Publié le par tutti 49


Alors que François Hollande et Ségolène Royal font l'actualité, Martine Aubry est étrangement silencieuse depuis quelques jours.

Serait-ce le signe que sa décision de se porter candidate à la primaire socialiste n'est pas encore prise ? Certes, elle a récemment affirmé qu'elle "prendrait ses responsabilités". Mais n'a-t-elle pas aussitôt ajouté "de là où (elle) serait" ? 

Martine Aubry est la fille de Jacques Delors, qui comme chacun le sait, a refusé de se lancer dans la bataille présidentielle de 1995. Elle est une démocrate-chrétienne à la mode Jospin, et quand on se souvient de la motivation de ce dernier à devenir président en 2002... Autrement dit, Aubry n'est pas une foudre de guerre de campagne électorale.

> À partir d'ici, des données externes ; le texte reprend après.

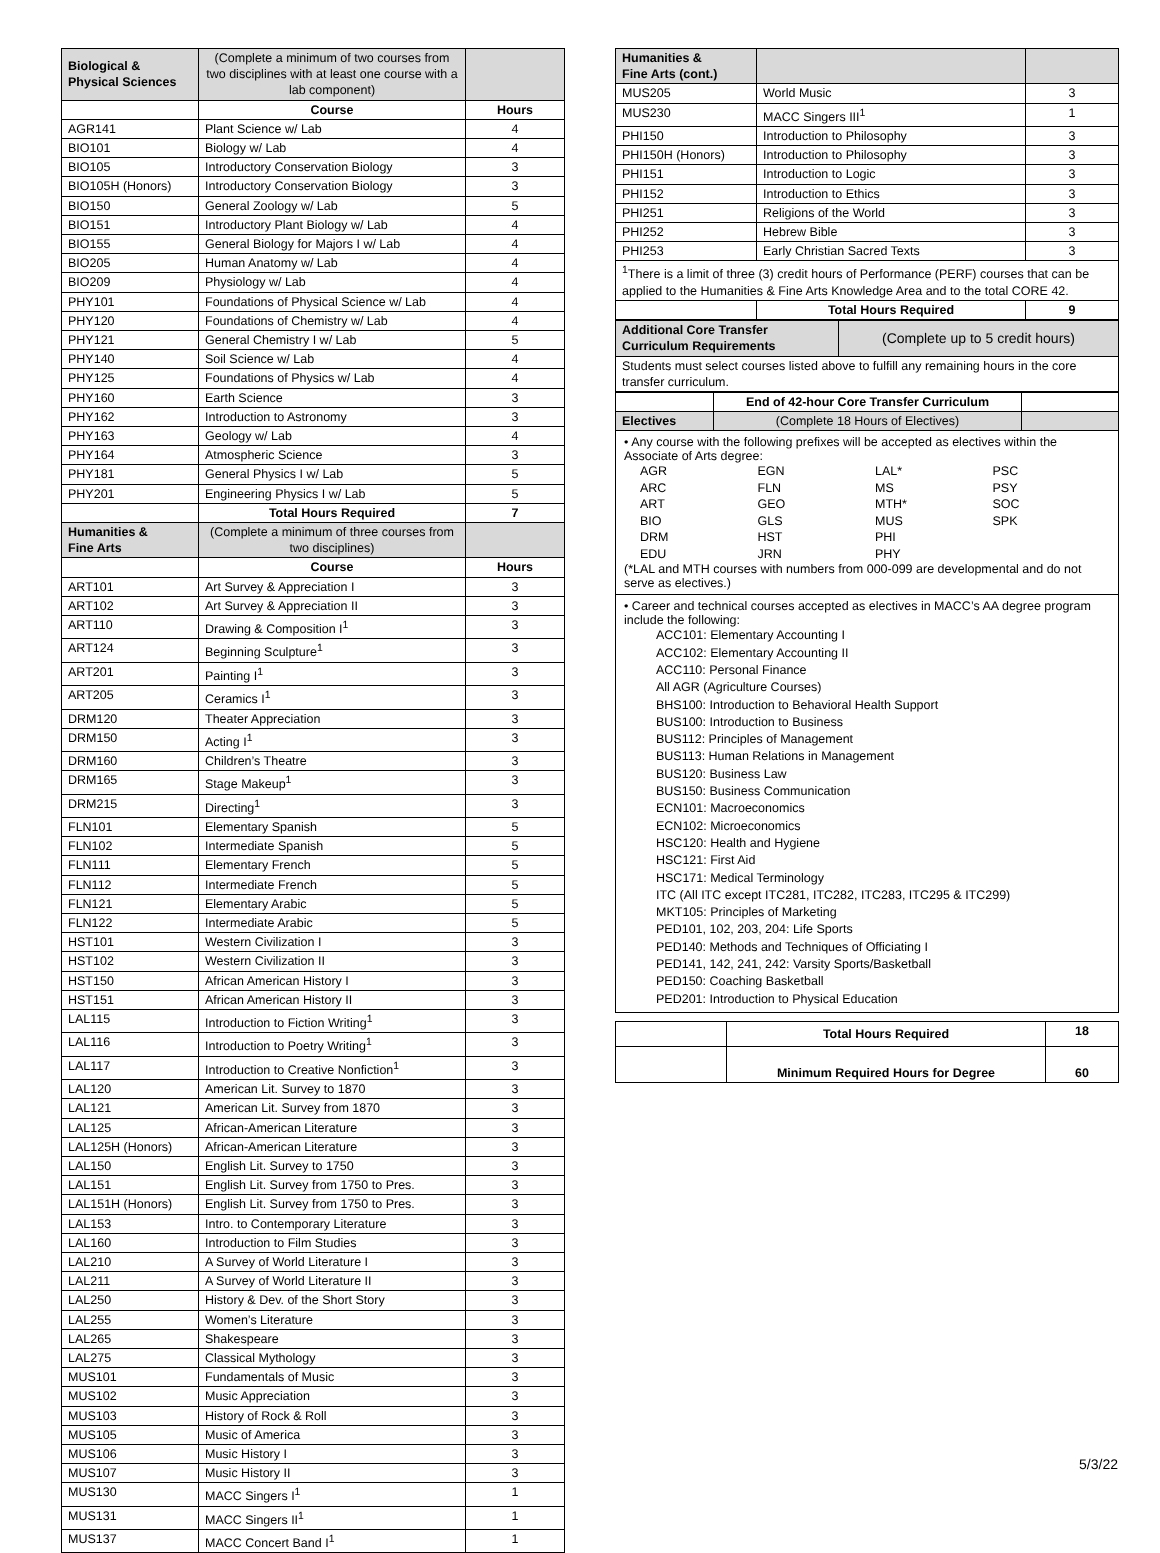| Biological & Physical Sciences | (Complete a minimum of two courses from two disciplines with at least one course with a lab component) | |
| | Course | Hours |
| AGR141 | Plant Science w/ Lab | 4 |
| BIO101 | Biology w/ Lab | 4 |
| BIO105 | Introductory Conservation Biology | 3 |
| BIO105H (Honors) | Introductory Conservation Biology | 3 |
| BIO150 | General Zoology w/ Lab | 5 |
| BIO151 | Introductory Plant Biology w/ Lab | 4 |
| BIO155 | General Biology for Majors I w/ Lab | 4 |
| BIO205 | Human Anatomy w/ Lab | 4 |
| BIO209 | Physiology w/ Lab | 4 |
| PHY101 | Foundations of Physical Science w/ Lab | 4 |
| PHY120 | Foundations of Chemistry w/ Lab | 4 |
| PHY121 | General Chemistry I w/ Lab | 5 |
| PHY140 | Soil Science w/ Lab | 4 |
| PHY125 | Foundations of Physics w/ Lab | 4 |
| PHY160 | Earth Science | 3 |
| PHY162 | Introduction to Astronomy | 3 |
| PHY163 | Geology w/ Lab | 4 |
| PHY164 | Atmospheric Science | 3 |
| PHY181 | General Physics I w/ Lab | 5 |
| PHY201 | Engineering Physics I w/ Lab | 5 |
| | Total Hours Required | 7 |
| Humanities & Fine Arts | (Complete a minimum of three courses from two disciplines) | |
| | Course | Hours |
| ART101 | Art Survey & Appreciation I | 3 |
| ART102 | Art Survey & Appreciation II | 3 |
| ART110 | Drawing & Composition I<sup>1</sup> | 3 |
| ART124 | Beginning Sculpture<sup>1</sup> | 3 |
| ART201 | Painting I<sup>1</sup> | 3 |
| ART205 | Ceramics I<sup>1</sup> | 3 |
| DRM120 | Theater Appreciation | 3 |
| DRM150 | Acting I<sup>1</sup> | 3 |
| DRM160 | Children’s Theatre | 3 |
| DRM165 | Stage Makeup<sup>1</sup> | 3 |
| DRM215 | Directing<sup>1</sup> | 3 |
| FLN101 | Elementary Spanish | 5 |
| FLN102 | Intermediate Spanish | 5 |
| FLN111 | Elementary French | 5 |
| FLN112 | Intermediate French | 5 |
| FLN121 | Elementary Arabic | 5 |
| FLN122 | Intermediate Arabic | 5 |
| HST101 | Western Civilization I | 3 |
| HST102 | Western Civilization II | 3 |
| HST150 | African American History I | 3 |
| HST151 | African American History II | 3 |
| LAL115 | Introduction to Fiction Writing<sup>1</sup> | 3 |
| LAL116 | Introduction to Poetry Writing<sup>1</sup> | 3 |
| LAL117 | Introduction to Creative Nonfiction<sup>1</sup> | 3 |
| LAL120 | American Lit. Survey to 1870 | 3 |
| LAL121 | American Lit. Survey from 1870 | 3 |
| LAL125 | African-American Literature | 3 |
| LAL125H (Honors) | African-American Literature | 3 |
| LAL150 | English Lit. Survey to 1750 | 3 |
| LAL151 | English Lit. Survey from 1750 to Pres. | 3 |
| LAL151H (Honors) | English Lit. Survey from 1750 to Pres. | 3 |
| LAL153 | Intro. to Contemporary Literature | 3 |
| LAL160 | Introduction to Film Studies | 3 |
| LAL210 | A Survey of World Literature I | 3 |
| LAL211 | A Survey of World Literature II | 3 |
| LAL250 | History & Dev. of the Short Story | 3 |
| LAL255 | Women’s Literature | 3 |
| LAL265 | Shakespeare | 3 |
| LAL275 | Classical Mythology | 3 |
| MUS101 | Fundamentals of Music | 3 |
| MUS102 | Music Appreciation | 3 |
| MUS103 | History of Rock & Roll | 3 |
| MUS105 | Music of America | 3 |
| MUS106 | Music History I | 3 |
| MUS107 | Music History II | 3 |
| MUS130 | MACC Singers I<sup>1</sup> | 1 |
| MUS131 | MACC Singers II<sup>1</sup> | 1 |
| MUS137 | MACC Concert Band I<sup>1</sup> | 1 |
| Humanities & Fine Arts (cont.) | | |
| MUS205 | World Music | 3 |
| MUS230 | MACC Singers III<sup>1</sup> | 1 |
| PHI150 | Introduction to Philosophy | 3 |
| PHI150H (Honors) | Introduction to Philosophy | 3 |
| PHI151 | Introduction to Logic | 3 |
| PHI152 | Introduction to Ethics | 3 |
| PHI251 | Religions of the World | 3 |
| PHI252 | Hebrew Bible | 3 |
| PHI253 | Early Christian Sacred Texts | 3 |
| <sup>1</sup> There is a limit of three (3) credit hours of Performance (PERF) courses that can be applied to the Humanities & Fine Arts Knowledge Area and to the total CORE 42. | | |
| | Total Hours Required | 9 |
| Additional Core Transfer Curriculum Requirements | (Complete up to 5 credit hours) |
| Students must select courses listed above to fulfill any remaining hours in the core transfer curriculum. | |
| | End of 42-hour Core Transfer Curriculum | |
| Electives | (Complete 18 Hours of Electives) | |
• Any course with the following prefixes will be accepted as electives within the Associate of Arts degree:
AGR EGN LAL* PSC ARC FLN MS PSY ART GEO MTH* SOC BIO GLS MUS SPK DRM HST PHI EDU JRN PHY
(*LAL and MTH courses with numbers from 000-099 are developmental and do not serve as electives.)
• Career and technical courses accepted as electives in MACC’s AA degree program include the following:
ACC101: Elementary Accounting I
ACC102: Elementary Accounting II
ACC110: Personal Finance
All AGR (Agriculture Courses)
BHS100: Introduction to Behavioral Health Support
BUS100: Introduction to Business
BUS112: Principles of Management
BUS113: Human Relations in Management
BUS120: Business Law
BUS150: Business Communication
ECN101: Macroeconomics
ECN102: Microeconomics
HSC120: Health and Hygiene
HSC121: First Aid
HSC171: Medical Terminology
ITC (All ITC except ITC281, ITC282, ITC283, ITC295 & ITC299)
MKT105: Principles of Marketing
PED101, 102, 203, 204: Life Sports
PED140: Methods and Techniques of Officiating I
PED141, 142, 241, 242: Varsity Sports/Basketball
PED150: Coaching Basketball
PED201: Introduction to Physical Education
| | Total Hours Required | 18 |
| | Minimum Required Hours for Degree | 60 |
5/3/22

Si elle s'est retrouvée première secrétaire du PS, à l'insu de son plein gré comme disait un célèbre cycliste, c'est uniquement au terme d'une étonnante pièce tragi-comique dont seul son parti a le secret : l'alliance contre-nature du "Tout sauf Ségolène".

Certes, on doit lui reconnaître quelques qualités. Ces derniers mois, elle a plutôt pas mal joué la partition qui était la sienne de rassembleuse du parti. Et elle a plutôt bien réussi la synthèse, notamment en acceptant que
50 % du projet socialiste soit le fruit des idées novatrices de Ségolène Royal.  

Mais si elle se présente, elle devra se retirer des manettes de son parti, car on ne peut évidemment être à la fois joueur et arbitre. Et en ce cas, les risques de fragmentation du PS seraient énormes. Comment ensuite recoller les morceaux ?

Ses "responsabilités" ne seraient-elles pas plutôt de continuer à œuvrer pour préserver l'unité socialiste ? Elle resterait alors la garante du bon déroulement des primaires (une super arbitre, neutre) et soutiendrait le candidat vainqueur, quel qu'il soit, en faisant en sorte de mettre tout le parti derrière lui en 2012. Ne s'est-elle pas récemment affichée sans réserve avec Ségolène ? Je n'ose croire qu'il ne s'agisse que d'une manœuvre de stratégie bassement politicienne...

Enfin, il est à noter que Martine Aubry véhicule une image fortement marquée "appareil du PS". Ne sera-ce pas un trop gros handicap au moment de réunir toutes les forces de gauche au deuxième tour ? Ses ennemis intimes que sont Chevènement et Mélenchon feront-ils l'effort de passer l'éponge ? Les Hulot et Bové lui pardonneront-ils son relatif désintéressement de l'écologie ? 

A l'inverse, en ne se présentant pas, Martine Aubry mettrait tout son poids dans la balance pour faire gagner la gauche, avec en prime, de bonnes chances de devenir Premier ministre.

Tel est son dilemme. C'est évidemment à elle de décider.